Novartis cuts deal with start-up for oral biologic delivery

The explosion in biologic R&D means that many new drugs coming onto the market are large molecules delivered by injection, but Novartis wants more to be available for oral dosing.

To that end, the Swiss pharma giant has reached an agreement with drug delivery specialist Rani Therapeutics on a ‘robotic capsule’ technology that is in early-stage development.

The device developed by Rani takes the form of an oval capsule that, once swallowed, can be activated – by an actuator or balloon-like mechanism – to push barb-like projections loaded with the drug payload into the blood vessels within the walls of the gastrointestinal tract.

The barbs are deployed in response to stimuli in the gut, such as pH, and are made of biodegradable, sugar-like material that dissolves away to release the drug payload. Medicines delivered in this way have a shorter onset of action than those given by subcutaneous or intramuscular injection, according to the company.

Rani chief executive Mir Imran said that the approach has already shown promise in preclinical studies involving drugs such as insulin and adalimumab – the antibody in AbbVie’s big-selling Humira product.

“The delivery of large molecules orally is considered the holy grail of drug delivery, and there have been many failed attempts before us,” he said, adding: “We are confident that our approach has the potential to radically change the way biologics are administered to patients.”

California-based Rani has already been awarded several US patents on the technology covering its use for delivering a range of large therapeutic molecules including the GLP-1 agonists pramlintide, liraglutide and exenatide and tumour necrosis factor (TNF) inhibitor etanercept.

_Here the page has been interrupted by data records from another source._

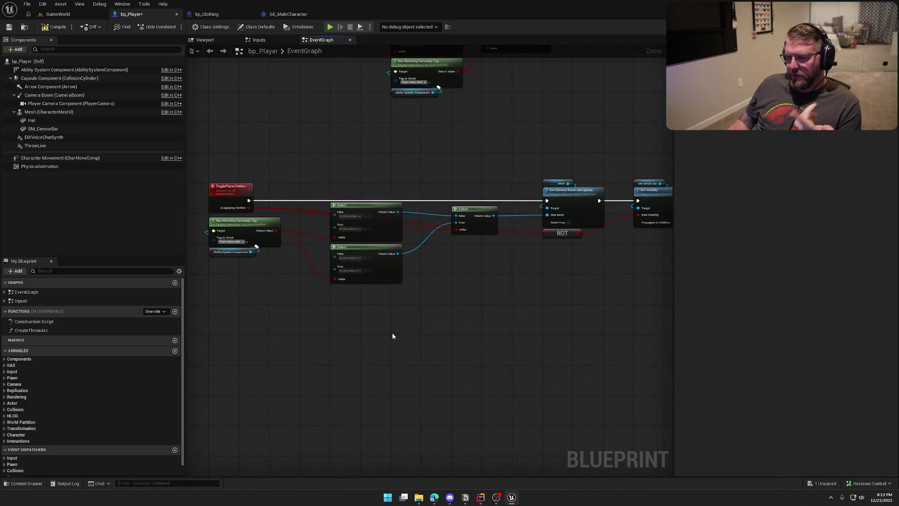
key("ctrl+space")
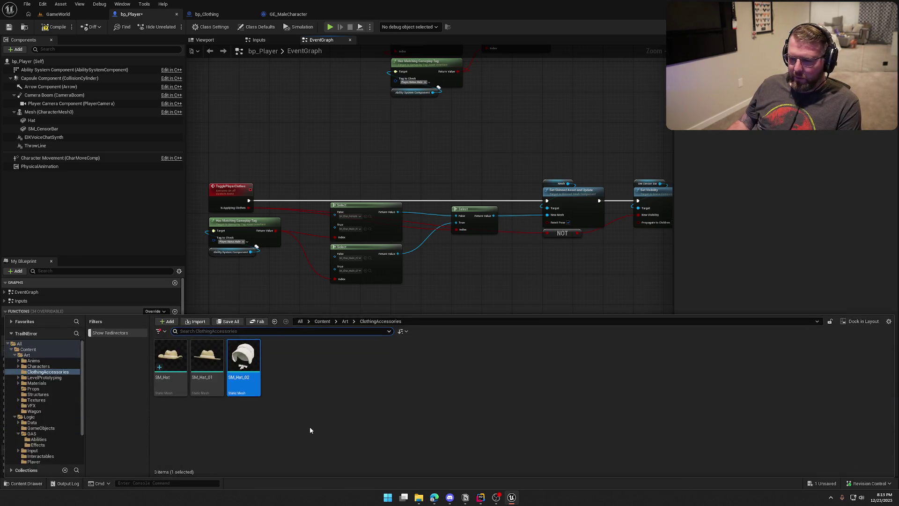
- Duplicate GE_Female Character in the gameplay effects folder as GE_Clothed
left_click(276, 255)
scroll(276, 254, "up", 3)
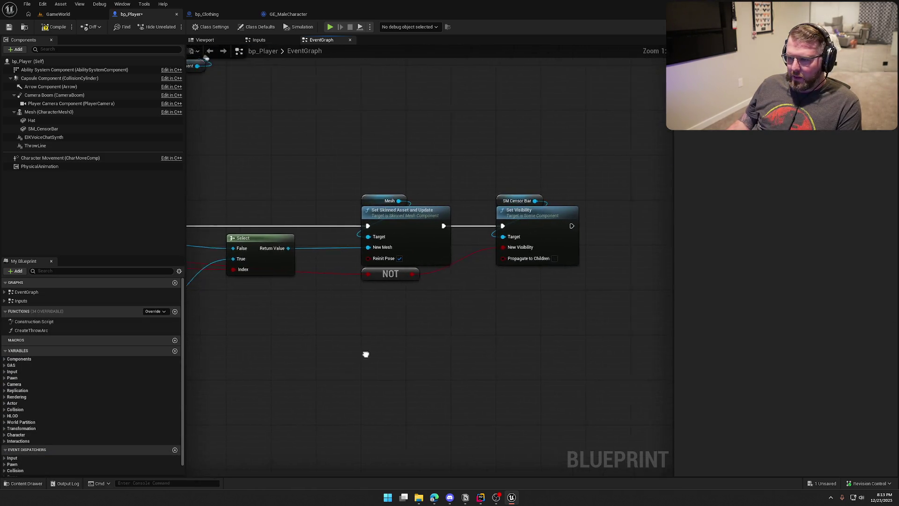
key("ctrl+space")
key("Left")
key("Left")
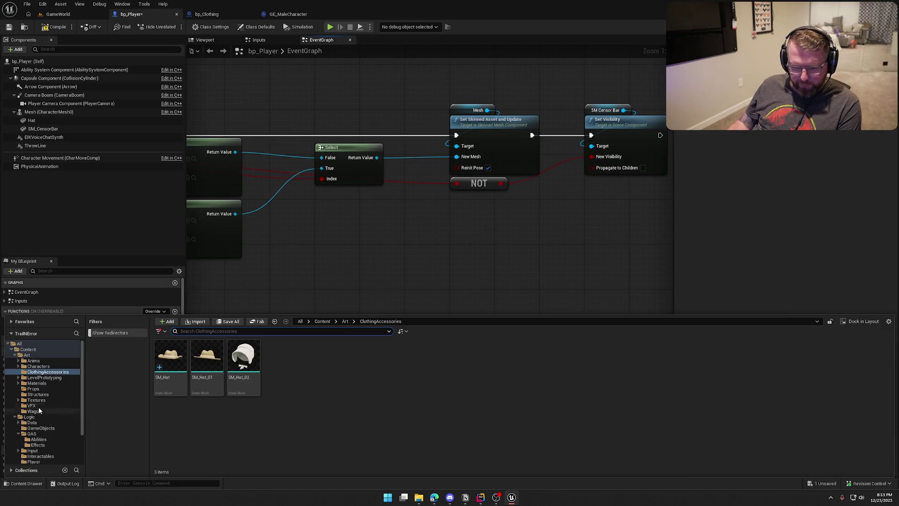
left_click(38, 389)
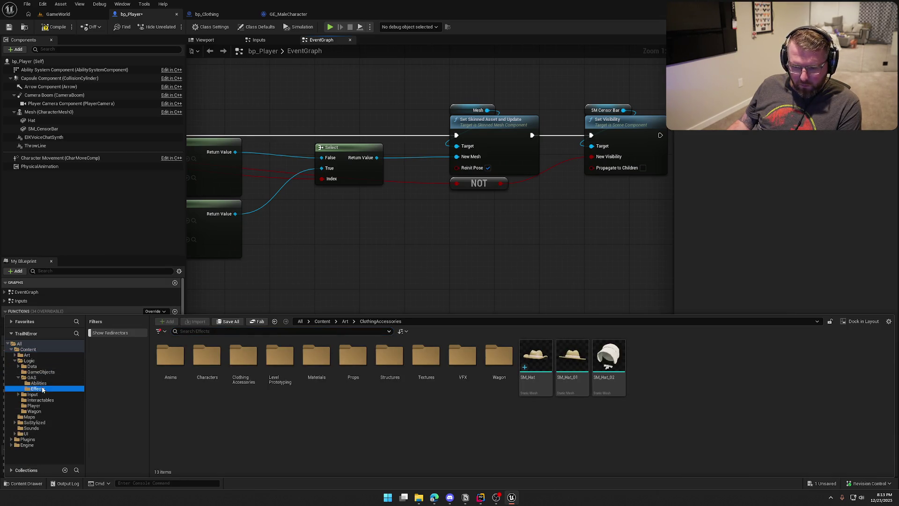
left_click(243, 363)
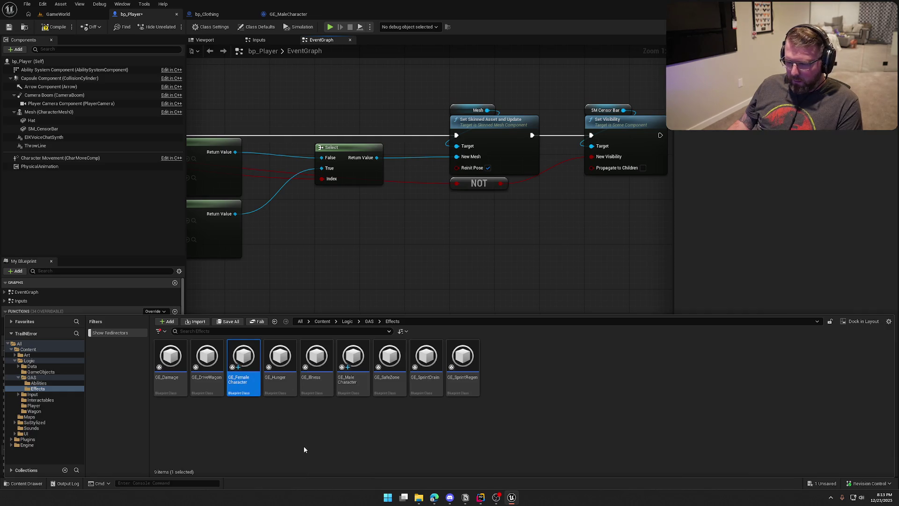
key("ctrl+d")
type("GE_Cl")
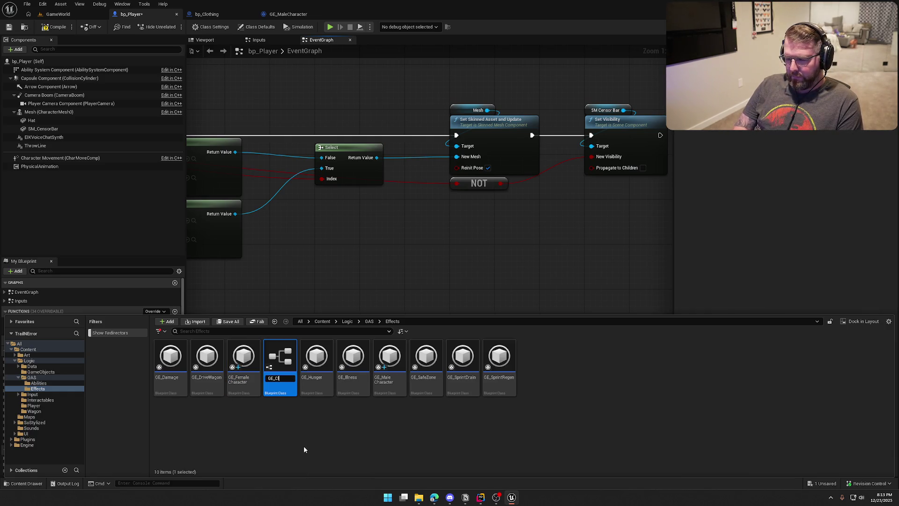
type("othed")
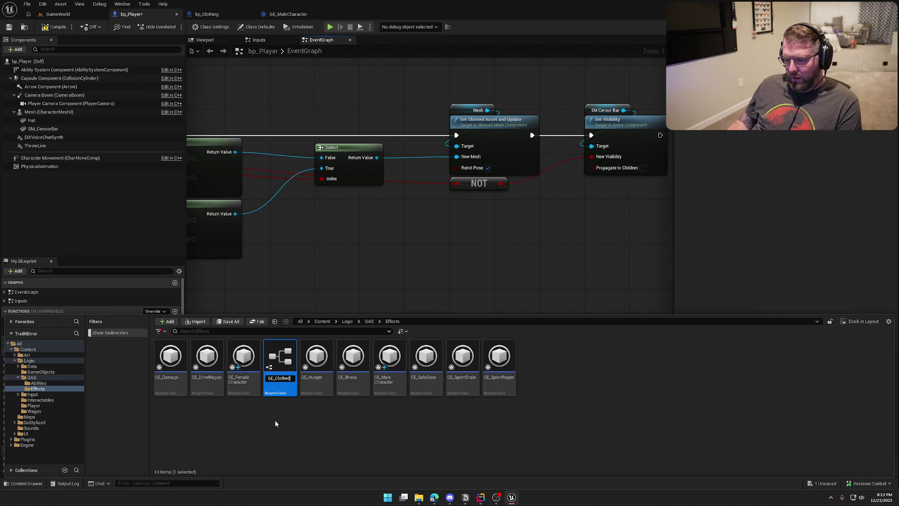
key("Return")
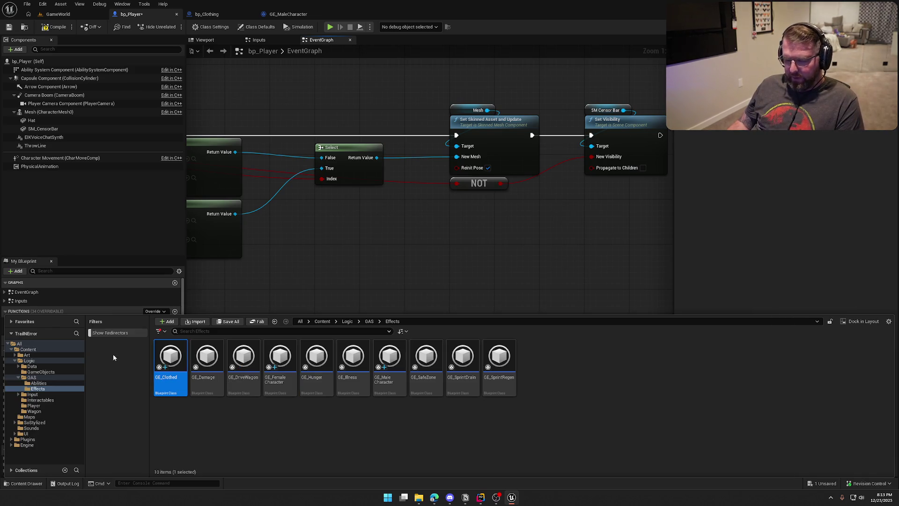
- Make GE_Clothed grant Player.Status.Clothed instead of Player.Status.Male, and save it
double_click(170, 357)
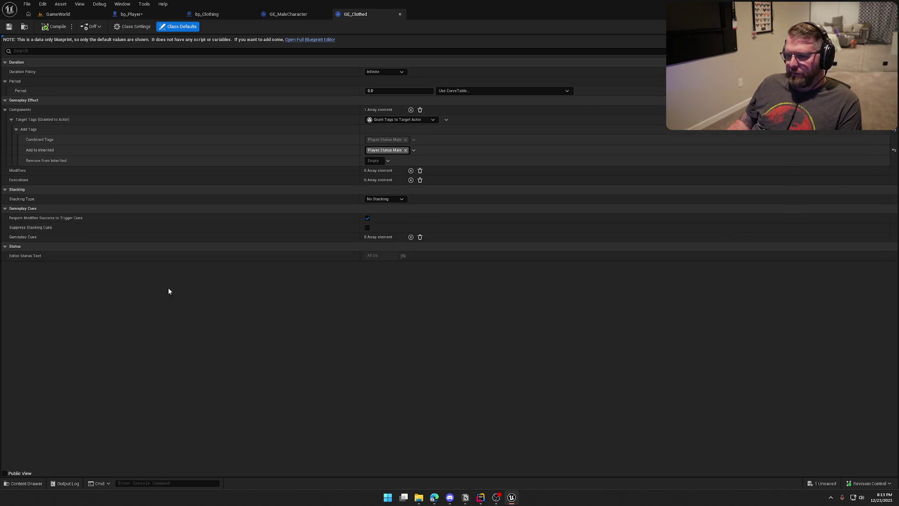
left_click(406, 151)
left_click(379, 149)
type("cloth")
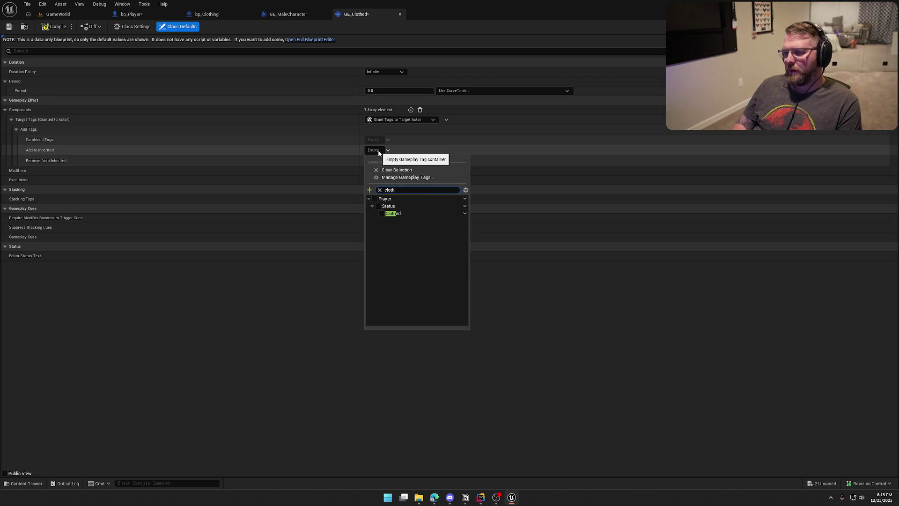
left_click(379, 214)
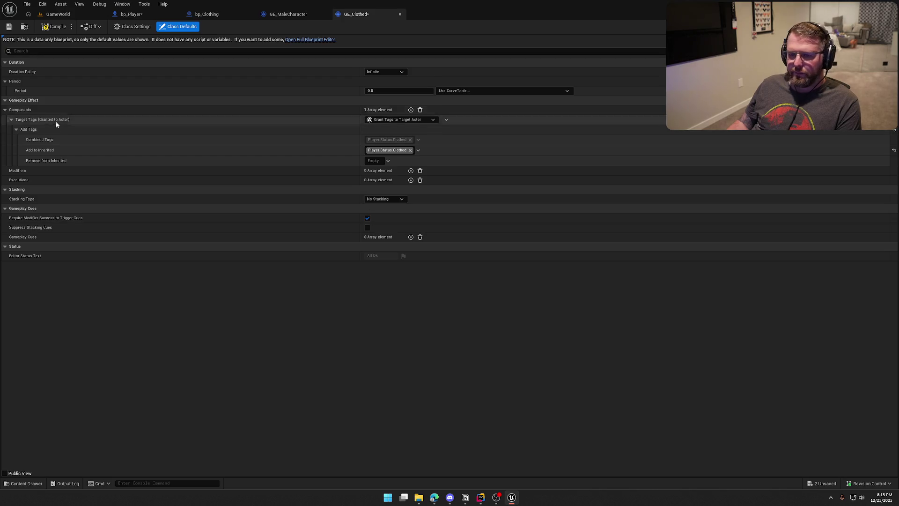
key("ctrl+s")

Novartis is no stranger to exploring the use of leading-edge technologies for monitoring and treating patients. Last year, it announced a push to scour the technology sectors to find devices that can be used to improve patient management, something that it refers to as the ‘digital patient journey’.

The company already has agreements in place with Google, on a smart contact lens technology for measuring glucose levels in diabetics and correct vision, and with Proteus Digital Health to develop microchip-laden pills that can tell if patients have taken their medication, a technology that has also been adopted by the UK NHS.

Novartis’ vision includes smart mobile devices and wearable technologies that could guide patient therapy and clinical trials, but also includes a joined-up system in which technology is deployed to make healthcare more efficient, give patients a bigger say in their treatment and, potentially, predict illness before it happens.